20 janeiro 2006

Memória RAM


Uma das coisas que mais confusão me fez na campanha eleitoral que agora acaba é a capacidade de “desmemorização” dos portugueses. De uma vez por todas, Cavaco Silva não esteve ausente da vida política portuguesa depois de ter sido primeiro-ministro: em 1996 protagonizou uma campanha para a Presidência da República e perdeu (para Jorge Sampaio).

Poderão sempre dizer-me, para o ilibar de responsabilidades, que Cavaco foi arrastado pela retumbante derrota do PSD nas legislativas do ano anterior; no entanto, basta puxar um pouco mais pela memória para nos lembrarmos que a) o PSD perdeu depois de 10 anos de, supostamente, excelente governação (ou seja, a culpa é do povo, masoquista e mal-agradecido) e b) o PSD perdeu depois de Cavaco ter fugido ao julgamento eleitoral e de ter mandado Fernando Nogueira no seu lugar, para recolher as cinzas.

Acho, por isso, estranho, que ninguém (leia-se, a oposição) tenha retomado o assunto (mesmo correndo o risco de, no caso do PS, serem confrontados com a fuga de Guterres). Não que fizesse alguma diferença em termos quantitativos (provavelmente não faria) mas, ao menos, não se assistia a este pseudo-regresso de Cavaco Silva em glória, qual Dom Sebastião, para salvar o país (com um bocado de sorte, no domingo vai estar nevoeiro e o quadro fica perfeito)!
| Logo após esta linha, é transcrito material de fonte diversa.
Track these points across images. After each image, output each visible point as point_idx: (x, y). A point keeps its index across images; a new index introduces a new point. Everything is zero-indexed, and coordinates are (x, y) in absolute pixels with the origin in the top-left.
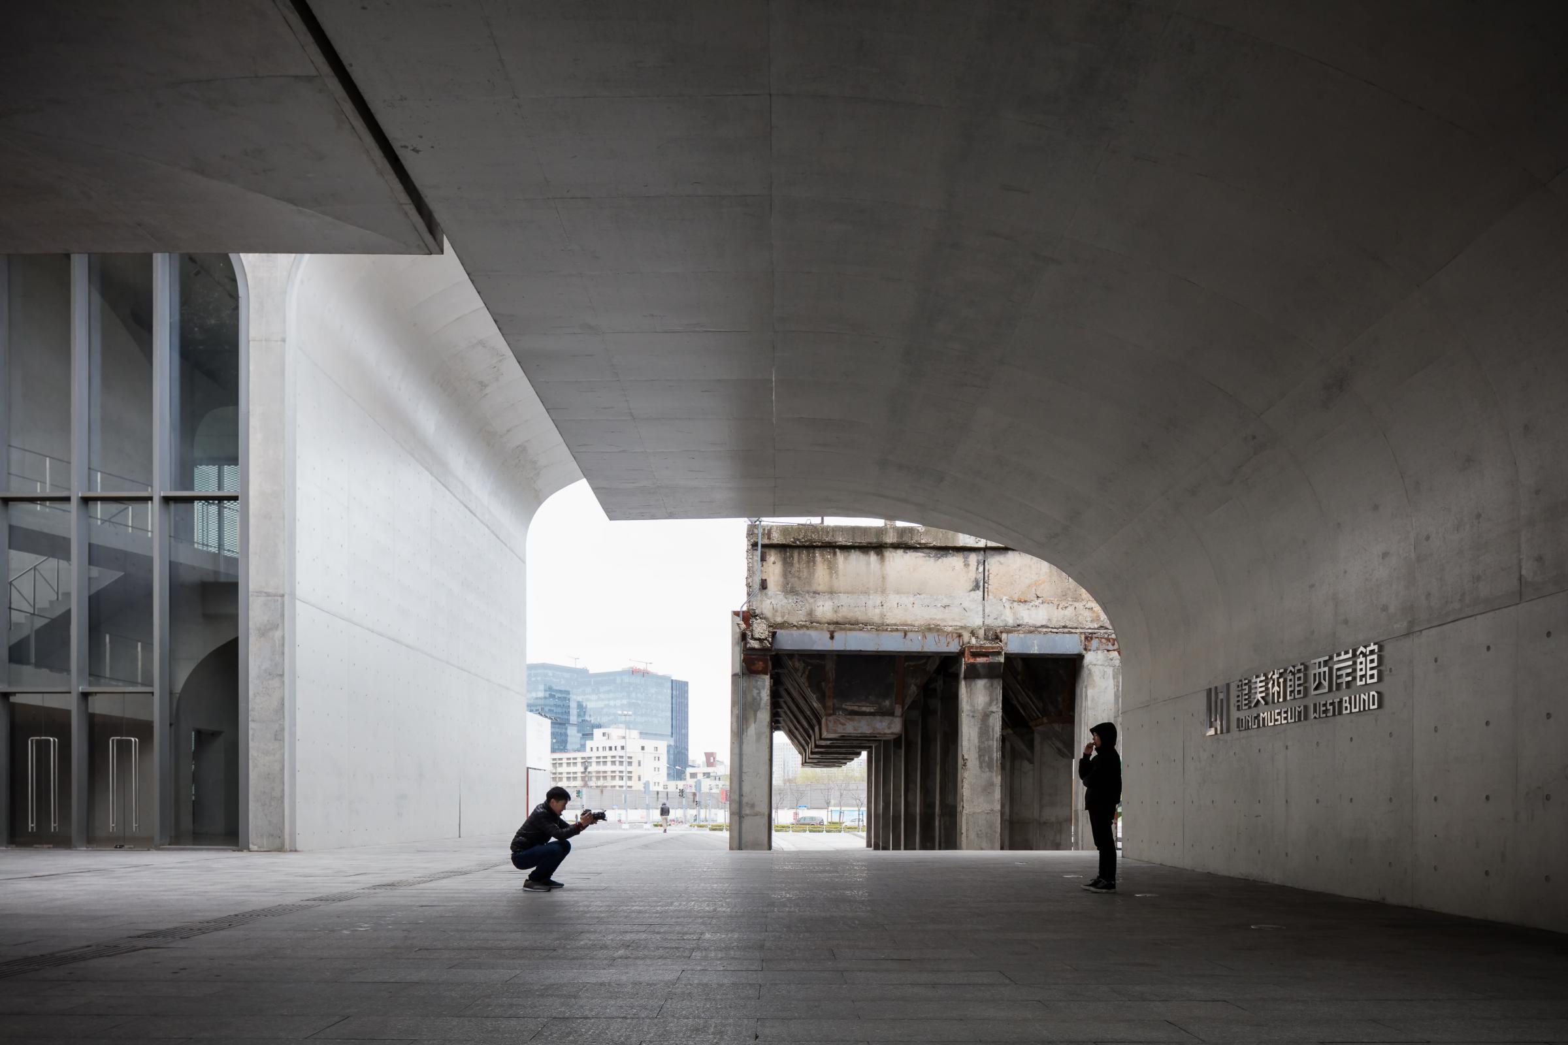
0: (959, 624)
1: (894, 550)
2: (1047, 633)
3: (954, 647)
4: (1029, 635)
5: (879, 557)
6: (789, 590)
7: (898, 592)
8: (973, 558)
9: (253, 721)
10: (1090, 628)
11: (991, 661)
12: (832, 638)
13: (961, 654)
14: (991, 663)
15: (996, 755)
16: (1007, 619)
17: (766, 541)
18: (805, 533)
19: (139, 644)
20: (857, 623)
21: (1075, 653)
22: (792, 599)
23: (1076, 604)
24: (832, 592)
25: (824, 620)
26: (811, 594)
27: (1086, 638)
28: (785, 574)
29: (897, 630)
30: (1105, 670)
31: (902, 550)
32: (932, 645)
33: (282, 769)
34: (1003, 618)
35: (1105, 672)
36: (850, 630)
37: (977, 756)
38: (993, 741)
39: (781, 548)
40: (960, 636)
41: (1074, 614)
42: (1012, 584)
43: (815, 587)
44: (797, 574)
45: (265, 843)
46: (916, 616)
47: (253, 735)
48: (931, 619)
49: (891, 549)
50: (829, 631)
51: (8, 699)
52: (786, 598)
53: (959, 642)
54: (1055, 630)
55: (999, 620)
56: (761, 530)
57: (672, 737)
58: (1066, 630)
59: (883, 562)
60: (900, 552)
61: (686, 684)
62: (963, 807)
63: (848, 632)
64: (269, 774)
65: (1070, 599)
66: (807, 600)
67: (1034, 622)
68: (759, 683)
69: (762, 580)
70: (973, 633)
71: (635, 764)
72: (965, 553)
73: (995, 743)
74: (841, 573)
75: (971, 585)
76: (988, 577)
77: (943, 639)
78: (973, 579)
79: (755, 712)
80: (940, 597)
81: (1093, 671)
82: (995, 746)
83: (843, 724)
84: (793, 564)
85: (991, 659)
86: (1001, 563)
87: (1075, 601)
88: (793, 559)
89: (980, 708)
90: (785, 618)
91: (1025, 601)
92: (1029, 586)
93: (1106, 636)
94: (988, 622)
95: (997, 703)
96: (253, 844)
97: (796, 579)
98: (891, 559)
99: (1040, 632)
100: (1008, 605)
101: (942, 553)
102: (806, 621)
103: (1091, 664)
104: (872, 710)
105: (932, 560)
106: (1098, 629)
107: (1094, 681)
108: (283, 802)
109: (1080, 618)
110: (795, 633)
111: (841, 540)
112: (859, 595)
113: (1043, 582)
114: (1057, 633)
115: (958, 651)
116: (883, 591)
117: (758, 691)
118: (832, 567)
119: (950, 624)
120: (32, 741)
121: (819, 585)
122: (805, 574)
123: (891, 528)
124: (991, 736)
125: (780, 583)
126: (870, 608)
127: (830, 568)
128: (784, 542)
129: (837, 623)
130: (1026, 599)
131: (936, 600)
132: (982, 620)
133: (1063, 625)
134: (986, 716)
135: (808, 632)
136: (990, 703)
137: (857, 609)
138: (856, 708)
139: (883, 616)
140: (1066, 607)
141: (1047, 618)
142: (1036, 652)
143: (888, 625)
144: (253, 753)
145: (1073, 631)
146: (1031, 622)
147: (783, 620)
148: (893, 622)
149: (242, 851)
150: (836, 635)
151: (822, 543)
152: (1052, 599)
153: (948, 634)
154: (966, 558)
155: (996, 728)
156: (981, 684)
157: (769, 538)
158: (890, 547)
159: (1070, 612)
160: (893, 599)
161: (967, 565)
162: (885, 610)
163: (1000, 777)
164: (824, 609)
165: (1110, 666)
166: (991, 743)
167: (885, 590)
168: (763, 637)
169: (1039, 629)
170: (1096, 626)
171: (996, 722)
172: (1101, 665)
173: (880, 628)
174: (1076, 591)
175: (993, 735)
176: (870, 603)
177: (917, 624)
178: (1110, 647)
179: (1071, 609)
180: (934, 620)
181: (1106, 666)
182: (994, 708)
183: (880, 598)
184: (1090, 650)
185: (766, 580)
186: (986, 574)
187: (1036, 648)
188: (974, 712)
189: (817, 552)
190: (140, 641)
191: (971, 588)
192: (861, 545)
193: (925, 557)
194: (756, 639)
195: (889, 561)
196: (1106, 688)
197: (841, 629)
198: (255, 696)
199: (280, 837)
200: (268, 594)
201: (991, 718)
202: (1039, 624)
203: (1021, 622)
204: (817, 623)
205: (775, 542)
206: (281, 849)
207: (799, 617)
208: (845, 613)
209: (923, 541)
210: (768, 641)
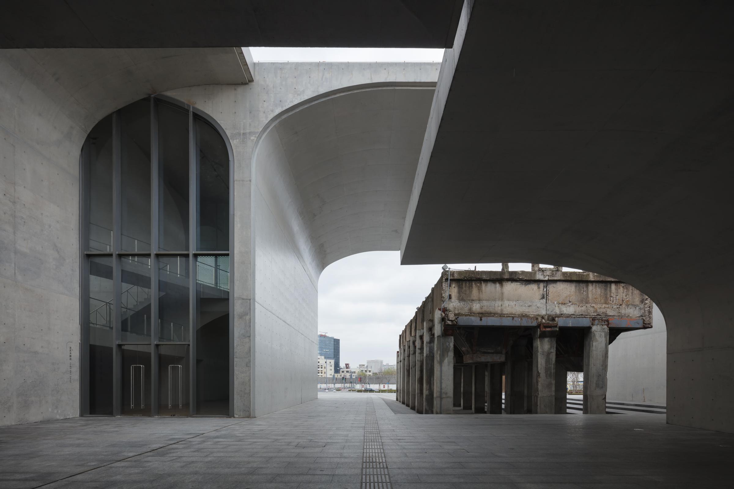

Ainda nas presidenciais de 1996, tivemos também outro candidato que agora "bisa": Jerónimo de Sousa, então ainda um ilustre desconhecido do PCP (aproveitado por Carvalhas para encher os tempos de antena a favor do partido), que acabou por desistir da corrida a favor de Jorge Sampaio.

No entanto, e ao contrário de Cavaco, Jerónimo está, de facto, irreconhecível: não só ascendeu a secretário-geral do seu próprio partido como, mais ainda, o recolocou na pole position das corridas eleitorais, numa altura em que o PCP parecia já ter entrado em coma profundo. Portanto, antes, Jerónimo simplesmente não existia.

Começo a acreditar que esta memória curta dos portugueses não é mais que uma defesa, um querer acreditar que “desta vez vai ser diferente”, que “o que lá vai, lá vai”, que é possível “perdoar” (à boa tradição católica do país). Tudo bem, seja. O passado vale o que vale* mas, se calhar, já era tempo de irmos mudando de atitude, não?